Bize yoktan var eden ve varlığından haberdar eden Rabbimiz,
Kendisini Muktedir -kudret sahibi olarak tanımlamaktadır
Biz Müslümanlar da hakeza bu gerçeği tasdik etmekteyiz.
Peki hiç şu soru bir Müslüman olarak akıllar'a takıldı mı?
"Bunca düzensizlik ve bunca kargaşanın olduğu gezegenimiz de bu sorunların önlenmesi için Tanrı'nın Hakimiyetine ihtiyaç vardır ve fakat bu hakimiyet maddeden şu an tezâhûr etmiş değil gibi gözükmektedir
Zira bir şey'in varlığı onun devinimsel
oluşumunun delili ile tasdiklenmektedir.
Peki O zaman Tanrı hakimiyetini kaybetti mi?"
Bu soru bir uçta kalsın
Şimdi şu hesab'a bir göz nazar edelim,
Tanrının hakimiyeti hangi alanlarda etkindir?

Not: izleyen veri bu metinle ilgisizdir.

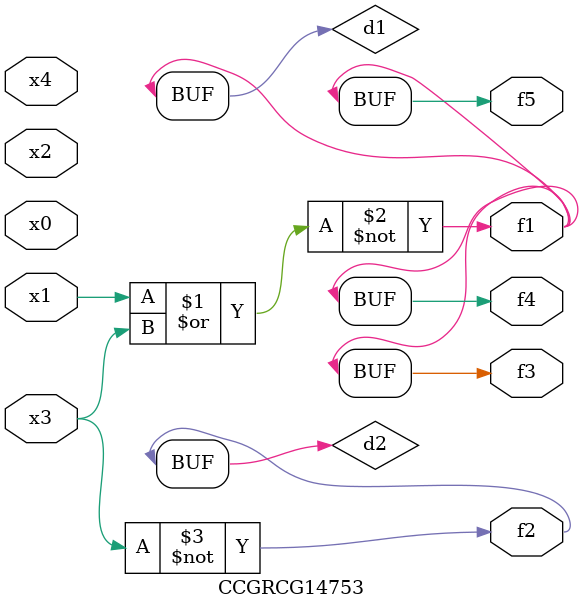
<source format=v>
module CCGRCG14753(
	input x0, x1, x2, x3, x4,
	output f1, f2, f3, f4, f5
);

	wire d1, d2;

	nor (d1, x1, x3);
	not (d2, x3);
	assign f1 = d1;
	assign f2 = d2;
	assign f3 = d1;
	assign f4 = d1;
	assign f5 = d1;
endmodule

</source>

Veyahut Tanrı Hakimiyetini üzerimizden mi çekti?
Ve yine veyahut;
İnsan Tanrı'nın Hükümdarlığını kendi otoritesi ile mi değişti?
Bize en mantıklı gelen suâl,
"İnsan Tanrı'nın hükümdarlığını kendi otoritesi ile mi değiştirdi?"
Rabbimiz bir idâri yönetici gibi diktatör değildir!
Bunu nereden Anlıyoruz:
Elbette Yunus Sûresi 99. Ayet-i Kerim'e den:
"Eğer Rabbinin sünneti, düzeninin yasaları içinde, iradesinin tecellisine uygun olsaydı, yeryüzündeki akıllı ve sorumlu varlıkların hepsi elbette toptan iman ederlerdi."
Bu ayet'in varlığı ile biz biliyoruz ki Allah diktatör değildir.
Bu yüzden Kendi otoritesini esnek tutmuş,
Hakimiyetini isteyene sunmuştur
Bu lütfunun genişliğini ise
İsra – 20. Ayet'den öğreniyoruz:
"Rabbinin lütfundan her birine; onlara da, bunlara da veririz. Rabbinin lütfu (hiç kimseden) yasaklanmış değildir."
Velhasıl gelelim görüyoruz ki
Yüce Yaratıcı bunca cömertlik yapmasına rağmen
Müslüman insan kendi yönetimini,
Yine kendi değerinde ki,
Kin ve kibir aşığı insanlar'a
Sözde "Demokratik ve laik"
Öz'de "Himaye ve bir nevi Manda" tarzı sistemlere altın tepside sunmuştur.
Elbette Tanrı otoritesini kaybetmemiştir
Fakat insan Tanrının otoritesini kaybetmiştir.